--- Exercise requirements ---
The expected reply is all of the data, returned exactly.

--- Records shown ---
┏━━

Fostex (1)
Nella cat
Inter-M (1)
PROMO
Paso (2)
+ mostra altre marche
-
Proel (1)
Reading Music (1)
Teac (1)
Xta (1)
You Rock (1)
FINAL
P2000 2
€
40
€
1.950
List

┗━━

--- Answer section ---
Fostex (1)
Nella cat
Inter-M (1)
PROMO
Paso (2)
+ mostra altre marche
-
Proel (1)
Reading Music (1)
Teac (1)
Xta (1)
You Rock (1)
FINAL
P2000 2
€
40
€
1.950
List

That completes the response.